See how once again Railton brings the picture to a point with some birds, in this case some fairly free range chickens.

When he wrote the Old Court Suburb, Hunt was also not far away ftom the house.


Edwardes Square (The name is from the family name of the first Baron Kensington. The square was laid out in 1811.) is just down the road . Here is another view.

Two girls stroll along next to the garden railings. Railton could manage figures well enough but he was sparing in his use of them.

When the illustrated edition of Hunt’s book was published, tourists were an established part of London life.

Note the editor, our old friend Austin Dobson, the go-to guy for scholarly introductions in those days.

Railton’s fellow illustrator Mr Edmund J Sullivan put a lady visitor (dressed in the fashions of the 1850s) in a couple of his pictures  who doesn’t seem too happy.

Here she looks like she’d like to sit down if the sign permitted.

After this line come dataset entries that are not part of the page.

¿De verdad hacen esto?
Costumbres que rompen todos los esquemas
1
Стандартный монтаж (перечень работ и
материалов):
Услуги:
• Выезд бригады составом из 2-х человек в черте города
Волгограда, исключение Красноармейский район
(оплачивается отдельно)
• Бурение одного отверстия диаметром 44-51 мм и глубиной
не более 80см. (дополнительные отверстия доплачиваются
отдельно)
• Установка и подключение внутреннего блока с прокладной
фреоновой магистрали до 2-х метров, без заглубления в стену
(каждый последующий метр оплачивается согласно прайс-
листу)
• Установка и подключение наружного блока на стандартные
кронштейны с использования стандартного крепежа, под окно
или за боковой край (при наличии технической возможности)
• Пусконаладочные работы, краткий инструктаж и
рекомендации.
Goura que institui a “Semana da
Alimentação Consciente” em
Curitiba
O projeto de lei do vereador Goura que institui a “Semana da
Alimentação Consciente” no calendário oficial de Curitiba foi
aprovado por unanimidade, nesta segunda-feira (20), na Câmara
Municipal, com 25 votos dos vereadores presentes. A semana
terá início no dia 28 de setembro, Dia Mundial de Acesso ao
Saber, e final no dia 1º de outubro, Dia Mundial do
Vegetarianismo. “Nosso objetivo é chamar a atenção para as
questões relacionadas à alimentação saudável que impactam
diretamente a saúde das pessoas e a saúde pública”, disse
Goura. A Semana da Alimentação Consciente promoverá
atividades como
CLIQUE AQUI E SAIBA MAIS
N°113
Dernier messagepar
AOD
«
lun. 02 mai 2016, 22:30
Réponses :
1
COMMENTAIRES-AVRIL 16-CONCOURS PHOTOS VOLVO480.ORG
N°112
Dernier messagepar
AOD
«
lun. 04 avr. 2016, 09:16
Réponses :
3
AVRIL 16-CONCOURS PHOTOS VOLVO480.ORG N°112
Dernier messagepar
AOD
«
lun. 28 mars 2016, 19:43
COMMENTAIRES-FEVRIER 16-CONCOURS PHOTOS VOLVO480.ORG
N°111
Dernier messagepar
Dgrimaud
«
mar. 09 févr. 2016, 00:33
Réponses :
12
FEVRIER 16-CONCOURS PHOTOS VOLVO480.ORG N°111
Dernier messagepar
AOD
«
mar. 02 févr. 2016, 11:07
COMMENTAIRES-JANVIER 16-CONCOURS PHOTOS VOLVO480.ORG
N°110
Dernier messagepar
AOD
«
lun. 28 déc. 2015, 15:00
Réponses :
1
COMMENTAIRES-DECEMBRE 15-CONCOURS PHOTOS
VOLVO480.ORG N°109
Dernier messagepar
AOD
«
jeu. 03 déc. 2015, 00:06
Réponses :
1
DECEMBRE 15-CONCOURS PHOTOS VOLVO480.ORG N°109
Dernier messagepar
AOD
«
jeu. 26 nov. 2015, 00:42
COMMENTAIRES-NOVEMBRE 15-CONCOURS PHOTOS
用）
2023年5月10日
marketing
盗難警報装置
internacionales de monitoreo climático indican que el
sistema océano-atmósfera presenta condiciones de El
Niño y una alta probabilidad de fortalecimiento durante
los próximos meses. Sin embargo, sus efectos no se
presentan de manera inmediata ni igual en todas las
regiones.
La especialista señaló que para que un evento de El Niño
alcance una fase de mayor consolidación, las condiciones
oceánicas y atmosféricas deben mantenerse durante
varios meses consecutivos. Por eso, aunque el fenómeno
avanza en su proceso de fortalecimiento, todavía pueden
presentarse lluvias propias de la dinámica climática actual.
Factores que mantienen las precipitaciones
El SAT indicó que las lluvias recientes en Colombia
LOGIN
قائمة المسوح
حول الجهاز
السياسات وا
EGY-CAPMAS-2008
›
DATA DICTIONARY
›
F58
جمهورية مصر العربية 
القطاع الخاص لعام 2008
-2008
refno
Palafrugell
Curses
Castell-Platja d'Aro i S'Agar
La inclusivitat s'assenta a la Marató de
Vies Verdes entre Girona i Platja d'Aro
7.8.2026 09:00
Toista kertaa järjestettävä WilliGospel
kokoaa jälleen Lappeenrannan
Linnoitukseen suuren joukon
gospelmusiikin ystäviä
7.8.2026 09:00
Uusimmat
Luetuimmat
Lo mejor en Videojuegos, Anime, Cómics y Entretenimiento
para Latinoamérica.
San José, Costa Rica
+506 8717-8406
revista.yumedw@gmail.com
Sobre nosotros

(Is she bracing her back with her right hand, completely ignoring the guide book in her left, and waiting for her companion to get on with it so they can get to the gift shop?)

And here she (or a similar lady) looks a little melancholy, perhaps remembering those she mourns herself.

These two pictures have intrigued me since I first looked at the book, so forgive me for letting Mr Sullivan squeeze a few pictures into Mr Railton’s post. I wish he’d been able to develop the theme as an interesting contrast with the  topographical pictures but Railton was the headline act on this bill.

Postscript

Posthumous apologies to Claude Shepperson I suppose for not including any of his pictures in the post. Unfortunately, they’re a bit dull. By contrast, I’d like to see more of Edmund Sullivan’s’ work.